Wenecja częściowo opustoszała, a strategiczne punkty w rejonie najbardziej luksusowych hoteli, gdzie zatrzymała się amerykańska para i jej goście, przestały być strefami nadzwyczajnych środków bezpieczeństwa. Wokół nich przez kilka dni gromadziły się dziesiątki paparazzi i wysłanników mediów, którzy podążali na motorówkach za uczestnikami ceremonii.
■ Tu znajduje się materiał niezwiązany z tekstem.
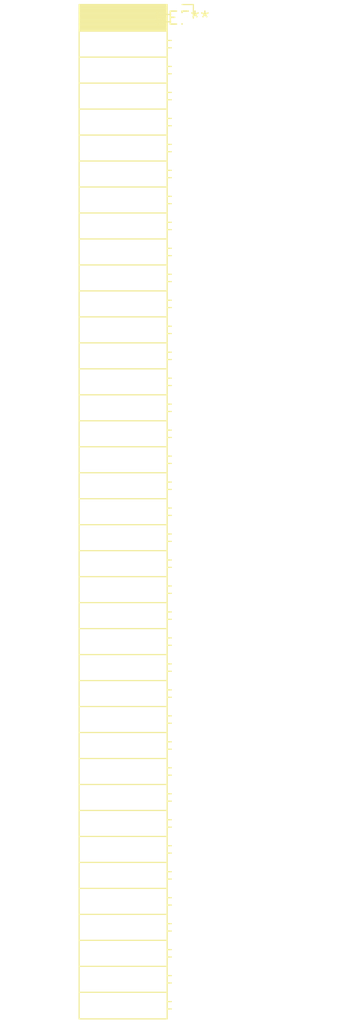
<source format=kicad_pcb>
(kicad_pcb (version 20240108) (generator pcbnew)

  (general
    (thickness 1.6)
  )

  (paper "A4")
  (layers
    (0 "F.Cu" signal)
    (31 "B.Cu" signal)
    (32 "B.Adhes" user "B.Adhesive")
    (33 "F.Adhes" user "F.Adhesive")
    (34 "B.Paste" user)
    (35 "F.Paste" user)
    (36 "B.SilkS" user "B.Silkscreen")
    (37 "F.SilkS" user "F.Silkscreen")
    (38 "B.Mask" user)
    (39 "F.Mask" user)
    (40 "Dwgs.User" user "User.Drawings")
    (41 "Cmts.User" user "User.Comments")
    (42 "Eco1.User" user "User.Eco1")
    (43 "Eco2.User" user "User.Eco2")
    (44 "Edge.Cuts" user)
    (45 "Margin" user)
    (46 "B.CrtYd" user "B.Courtyard")
    (47 "F.CrtYd" user "F.Courtyard")
    (48 "B.Fab" user)
    (49 "F.Fab" user)
    (50 "User.1" user)
    (51 "User.2" user)
    (52 "User.3" user)
    (53 "User.4" user)
    (54 "User.5" user)
    (55 "User.6" user)
    (56 "User.7" user)
    (57 "User.8" user)
    (58 "User.9" user)
  )

  (setup
    (pad_to_mask_clearance 0)
    (pcbplotparams
      (layerselection 0x00010fc_ffffffff)
      (plot_on_all_layers_selection 0x0000000_00000000)
      (disableapertmacros false)
      (usegerberextensions false)
      (usegerberattributes false)
      (usegerberadvancedattributes false)
      (creategerberjobfile false)
      (dashed_line_dash_ratio 12.000000)
      (dashed_line_gap_ratio 3.000000)
      (svgprecision 4)
      (plotframeref false)
      (viasonmask false)
      (mode 1)
      (useauxorigin false)
      (hpglpennumber 1)
      (hpglpenspeed 20)
      (hpglpendiameter 15.000000)
      (dxfpolygonmode false)
      (dxfimperialunits false)
      (dxfusepcbnewfont false)
      (psnegative false)
      (psa4output false)
      (plotreference false)
      (plotvalue false)
      (plotinvisibletext false)
      (sketchpadsonfab false)
      (subtractmaskfromsilk false)
      (outputformat 1)
      (mirror false)
      (drillshape 1)
      (scaleselection 1)
      (outputdirectory "")
    )
  )

  (net 0 "")

  (footprint "PinSocket_1x39_P2.54mm_Horizontal" (layer "F.Cu") (at 0 0))

)

</source>
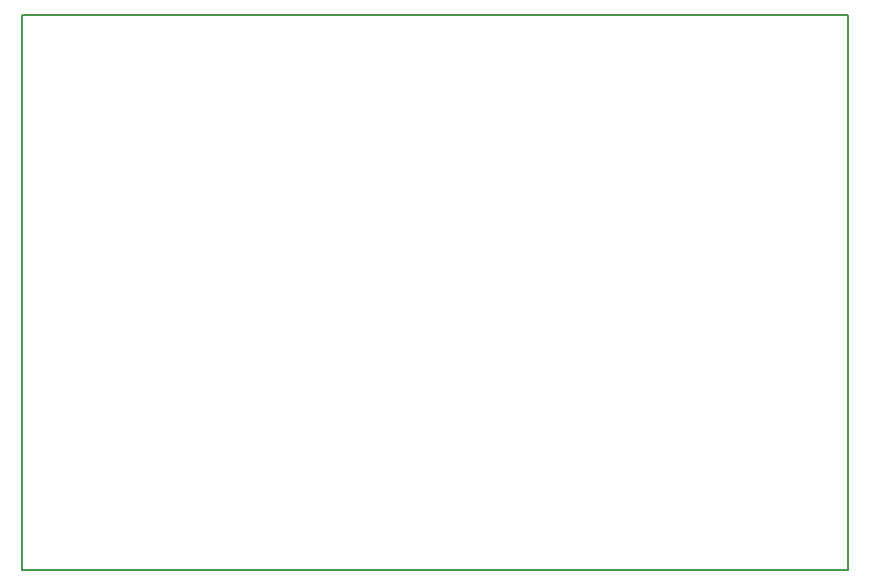
<source format=gbr>
G04 #@! TF.FileFunction,Profile,NP*
%FSLAX46Y46*%
G04 Gerber Fmt 4.6, Leading zero omitted, Abs format (unit mm)*
G04 Created by KiCad (PCBNEW 4.0.5) date Friday, 24 March 2017 'AMt' 09:48:18*
%MOMM*%
%LPD*%
G01*
G04 APERTURE LIST*
%ADD10C,0.100000*%
%ADD11C,0.150000*%
G04 APERTURE END LIST*
D10*
D11*
X172000000Y-142000000D02*
X102000000Y-142000000D01*
X102000000Y-95000000D02*
X102000000Y-142000000D01*
X172000000Y-95000000D02*
X102000000Y-95000000D01*
X172000000Y-142000000D02*
X172000000Y-95000000D01*
M02*

</source>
Bezos i Sanchez, których ślub odbył się w piątek, wyjechali z Wenecji w niedzielne popołudnie po całej serii przyjęć i hucznych obchodów w kilku punktach miasta. Ostatnia ceremonia odbyła się w Arsenale i według mediów było to "pidżama party" pod hasłem Dolce Notte (słodka noc).
Gośćmi amerykańskiej pary byli między innymi córka prezydenta USA Donalda Trumpa- Ivanka Trump z mężem Jaredem Kushnerem, królowa Jordanii Rania, Bill Gates, Steven Spielberg, Leonardo DiCaprio z partnerką Vittorią Ceretti, Orlando Bloom, Kim Kardashian z rodziną, Oprah Winfrey, Donatella Versace.
Obecności Bezosa i Sanchez w Wenecji towarzyszyły protesty przeciwników organizacji ich ślubu w mieście i wynajmowania jego części na takie uroczystości.
Akcje te skrytykowały lokalne władze argumentując, że to wielka szansa dla tego historycznego miasta.
Według Ministerstwa Turystyki Włoch to wydarzenie o globalnym zasięgu oznacza wpływ gospodarczy dla Wenecji szacowany na ponad 950 mln euro.